28 テロリスト再び

 ある日みなは、帰宅する帰り道、怪しげな男を見かけた。

 サングラスにマスク、帽子までかぶって顔を隠し、アタッシュケースを持ってキョロキョロと辺りを見回している。

 見るからに怪しい、怪しすぎる。


 近くに高校があった。部活帰りの高校生が通りかかったが、怪しい男はそれをやり過ごした。みなは、その男が何をしでかそうとしているのか、ドキドキしながら遠巻きに見ていた。


 そしてそれをまた、ちょっと離れたところで横山が見ていた。確かあれは、成瀬の会社に来ていたOLだなと思いつつ、その視線の先を見てみると、見るからに挙動不審な男。


 横山は、その男を知っていた。テロリストだ。持っているのは、おそらく爆発物。厄介なところに出くわしてしまった。知らぬふりをして行ってしまおうとも思ったが、あの女性が被害に遭うのを見過ごしたら、成瀬に叱責されるかもしれない。

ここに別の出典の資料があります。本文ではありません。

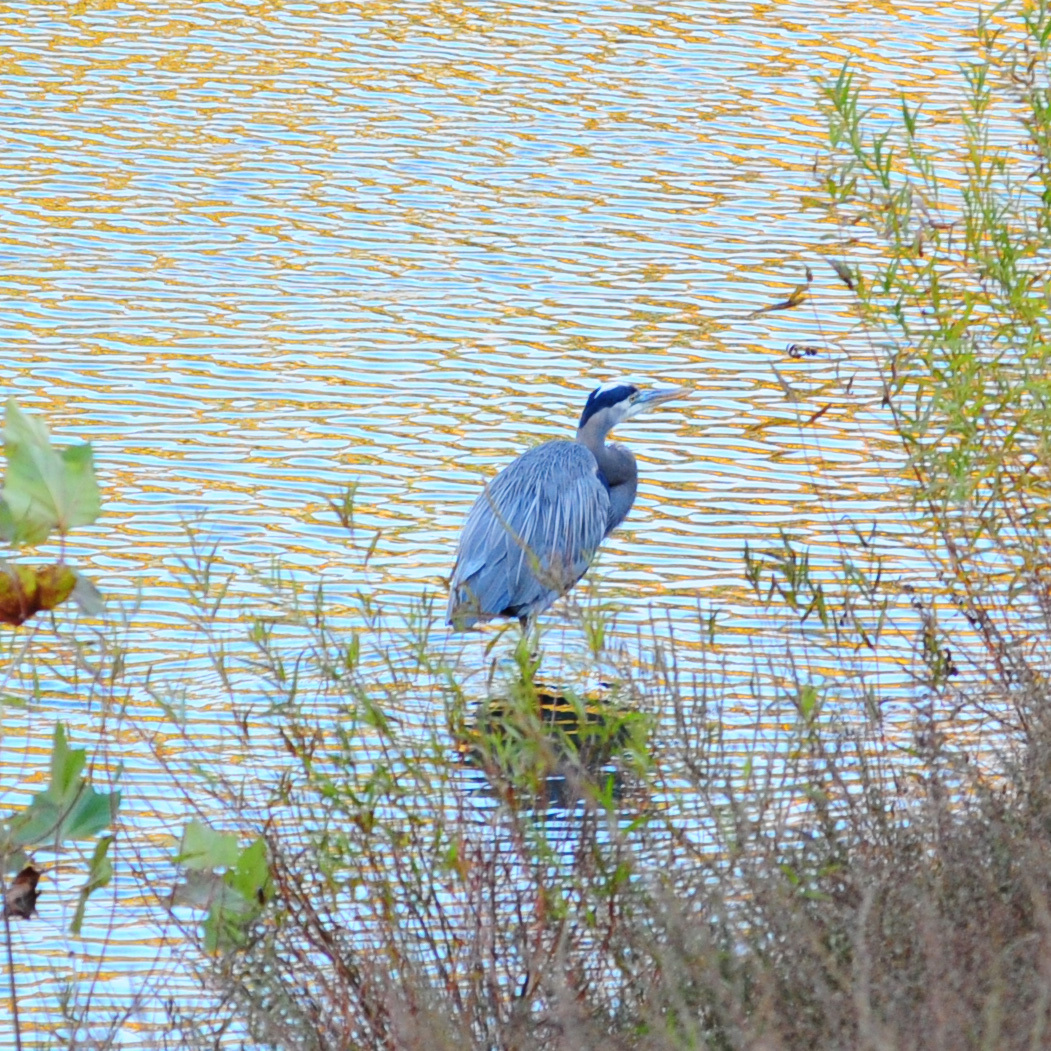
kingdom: Animalia
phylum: Chordata
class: Aves
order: Pelecaniformes
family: Ardeidae
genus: Ardea
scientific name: Ardea herodias
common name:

 面倒なことになったな、と思いつつ、仕方なく横山は、みなに近づいていった。

「危ないから離れて」

 声をかけると、みなはびっくりしていた。

「おい、お前」次に横山は、テロリストに向かって言った。「こんな所でのはやめろ」


 テロリストは驚いて横山を見ると、

「あっ、お前、探したぞ」テロリストは、横山に向かって歩いてきた。「なんで約束を守らないんだ」

 そうだった。昨日、爆発物を運んでくる約束だった。ますます面倒なことになってしまった。


「とにかく、ここではやめてくれ」

 この会話は、禁じられた『テロリストとの接触』になるのだろうか? こんな言い方では、そうとも受け取られかねない。

「うるさい! 俺はやるぞ!」

 テロリストは、突然アタッシュケースを横山に向かって投げつけた。

 横山は素速くアンドロイドのレンを出し、『クラウド』の入り口を出現させて、アタッシュケースを吸い込んだ。


 それを見たテロリストは、何が起こったのか理解できず、ポカーンとしていたが、失敗したのを理解すると、一目散に逃げて行った。


「あの」

 横山がレンを球形の異空間に戻すと、後ろにいたみなが言った。

「今のは何ですか?」

「あいつはテロリストで、爆発物を投げてきたので、『クラウド』に放り込んだんだ。もう大丈夫だ」

「いえ・・・あの大きいロボットみたいなのは、何ですか?」

「あれ? 成瀬ってやつから聞いてないの? 俺たちがエイリ・・・」

 言いかけて、横山は気がついた。まずった、秘密にしてたのか。横山は額に手の平を当ててうつむいた。


「あなたはどういう方なんですか? もしかして、ひかるが言ってた宇宙人って、あなたのことなんですか?」

「いや、それは俺じゃないと思う」

 あれ? またまずいことを言っちゃったか?


 しかし、みなは微笑んでいた。

「なんかすごいメカを使って、私を助けてくれたんですね。どうもありがとうございました」

そう言ってみなは、横山に頭を下げた。

「いや、なに・・・それじゃ、俺はこれで・・・」

 横山がそそくさと立ち去ろうとすると、

「連絡先を教えてくれませんか? 今度、お礼をさせてください」

「いや、あの、今スマホを持ってないので・・・」

「じゃあ、またあの会社に行ったら会えますか?」

「ああ、たまには立ち寄るかも・・・」

 適当にごまかして、横山は去った。


 みなは、その後ろ姿を見つめながら、ボーっとしていた。